# Source

507 A.2d 428 | Pa. | 1986
Willie B. TURNER and Willa Turner, husband and wife
v.
COMMONWEALTH of Pennsylvania and Pennsylvania Department of Transportation and Gannett Fleming Corddry and Carpenter, Inc., and Mount Joy Township and Mount Joy Township Authority.
Appeal of MOUNT JOY TOWNSHIP and Mount Joy Township Authority.
Supreme Court of Pennsylvania.
*155 John B. Willcox, Philadelphia, for appellants.
Dale G. Larrimore, Philadelphia, for appellees.
Before MONTEMURO, HOFFMAN and CERCONE, JJ.
CERCONE, Judge:
Plaintiffs brought a cause of action in trespass arising out of an accident which occurred on April 14, 1982, in Mount Joy Township, Lancaster County, Pennsylvania. They named as defendants the Commonwealth of Pennsylvania,[1] Pennsylvania Department of Transportation, a corporation located in Camp Hill, Pennsylvania, and Mount Joy Township and Mount Joy Township Sewer Authority. Plaintiffs brought their action in Philadelphia County. On May 21, 1984, the defendant Commonwealth of Pennsylvania filed preliminary objections to the Complaint which included an objection to venue in Philadelphia County. The *156 trial court denied the preliminary objections on June 18, 1984.

# Set exercise a
Copy the listing word for word, from the line containing "name author: (Walter) Feist & S.R. Downie" through the last line of the listing, including both.
The court opinion and the listing have no connection to each other.

(Records in a dataset)
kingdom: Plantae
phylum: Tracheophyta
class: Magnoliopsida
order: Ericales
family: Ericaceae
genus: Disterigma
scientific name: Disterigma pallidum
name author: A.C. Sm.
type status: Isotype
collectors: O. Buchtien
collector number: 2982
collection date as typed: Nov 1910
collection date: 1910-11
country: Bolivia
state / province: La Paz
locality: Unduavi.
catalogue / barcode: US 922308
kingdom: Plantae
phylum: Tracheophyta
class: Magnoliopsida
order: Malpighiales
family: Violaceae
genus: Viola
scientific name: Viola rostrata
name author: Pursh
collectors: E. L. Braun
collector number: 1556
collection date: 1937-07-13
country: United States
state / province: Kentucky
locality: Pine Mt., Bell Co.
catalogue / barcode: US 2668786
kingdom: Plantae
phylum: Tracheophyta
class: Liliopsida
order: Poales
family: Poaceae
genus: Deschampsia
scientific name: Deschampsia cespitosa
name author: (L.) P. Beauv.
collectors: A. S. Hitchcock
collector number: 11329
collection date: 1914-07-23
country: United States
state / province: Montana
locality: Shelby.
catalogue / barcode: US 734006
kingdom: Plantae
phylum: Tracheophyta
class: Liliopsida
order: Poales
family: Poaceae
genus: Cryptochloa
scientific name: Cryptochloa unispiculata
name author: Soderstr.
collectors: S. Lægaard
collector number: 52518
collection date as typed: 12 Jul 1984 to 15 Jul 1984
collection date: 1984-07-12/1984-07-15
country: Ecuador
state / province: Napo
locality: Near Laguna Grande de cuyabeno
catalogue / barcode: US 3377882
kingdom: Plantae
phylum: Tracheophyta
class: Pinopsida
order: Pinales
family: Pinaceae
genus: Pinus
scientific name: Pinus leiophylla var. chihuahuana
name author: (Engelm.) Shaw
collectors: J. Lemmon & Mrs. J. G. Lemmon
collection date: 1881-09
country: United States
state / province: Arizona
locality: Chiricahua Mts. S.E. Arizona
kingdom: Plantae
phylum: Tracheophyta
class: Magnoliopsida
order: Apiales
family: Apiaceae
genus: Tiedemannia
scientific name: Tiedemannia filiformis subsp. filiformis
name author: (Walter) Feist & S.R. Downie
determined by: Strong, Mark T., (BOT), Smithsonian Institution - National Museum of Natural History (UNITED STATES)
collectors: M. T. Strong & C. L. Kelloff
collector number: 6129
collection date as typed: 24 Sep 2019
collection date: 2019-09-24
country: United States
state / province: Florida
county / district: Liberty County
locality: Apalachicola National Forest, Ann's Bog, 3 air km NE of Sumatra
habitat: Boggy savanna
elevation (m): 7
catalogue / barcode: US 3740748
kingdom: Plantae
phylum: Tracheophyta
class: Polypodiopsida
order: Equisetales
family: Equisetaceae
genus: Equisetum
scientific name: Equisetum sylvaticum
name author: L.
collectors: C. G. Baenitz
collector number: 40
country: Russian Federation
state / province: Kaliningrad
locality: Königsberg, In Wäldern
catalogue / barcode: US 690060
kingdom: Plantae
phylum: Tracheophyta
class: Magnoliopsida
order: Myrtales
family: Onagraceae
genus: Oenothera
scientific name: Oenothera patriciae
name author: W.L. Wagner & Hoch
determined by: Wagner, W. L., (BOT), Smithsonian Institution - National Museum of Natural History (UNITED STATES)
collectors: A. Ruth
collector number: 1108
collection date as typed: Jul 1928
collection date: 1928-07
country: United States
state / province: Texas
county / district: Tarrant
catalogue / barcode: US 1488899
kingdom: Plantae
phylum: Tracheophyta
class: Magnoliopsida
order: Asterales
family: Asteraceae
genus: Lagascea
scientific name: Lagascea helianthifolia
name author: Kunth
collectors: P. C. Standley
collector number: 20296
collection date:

# Set exercise b
Answer these from the court opinion:
(i) Who appeared for the appellants?
(ii) On what date did the accident occur?
(iii) On what date did the trial court deny the preliminary objections?

# Complete answer a
name author: (Walter) Feist & S.R. Downie
determined by: Strong, Mark T., (BOT), Smithsonian Institution - National Museum of Natural History (UNITED STATES)
collectors: M. T. Strong & C. L. Kelloff
collector number: 6129
collection date as typed: 24 Sep 2019
collection date: 2019-09-24
country: United States
state / province: Florida
county / district: Liberty County
locality: Apalachicola National Forest, Ann's Bog, 3 air km NE of Sumatra
habitat: Boggy savanna
elevation (m): 7
catalogue / barcode: US 3740748
kingdom: Plantae
phylum: Tracheophyta
class: Polypodiopsida
order: Equisetales
family: Equisetaceae
genus: Equisetum
scientific name: Equisetum sylvaticum
name author: L.
collectors: C. G. Baenitz
collector number: 40
country: Russian Federation
state / province: Kaliningrad
locality: Königsberg, In Wäldern
catalogue / barcode: US 690060
kingdom: Plantae
phylum: Tracheophyta
class: Magnoliopsida
order: Myrtales
family: Onagraceae
genus: Oenothera
scientific name: Oenothera patriciae
name author: W.L. Wagner & Hoch
determined by: Wagner, W. L., (BOT), Smithsonian Institution - National Museum of Natural History (UNITED STATES)
collectors: A. Ruth
collector number: 1108
collection date as typed: Jul 1928
collection date: 1928-07
country: United States
state / province: Texas
county / district: Tarrant
catalogue / barcode: US 1488899
kingdom: Plantae
phylum: Tracheophyta
class: Magnoliopsida
order: Asterales
family: Asteraceae
genus: Lagascea
scientific name: Lagascea helianthifolia
name author: Kunth
collectors: P. C. Standley
collector number: 20296
collection date:

# Complete answer b
(i) John B. Willcox, Philadelphia
(ii) April 14, 1982
(iii) June 18, 1984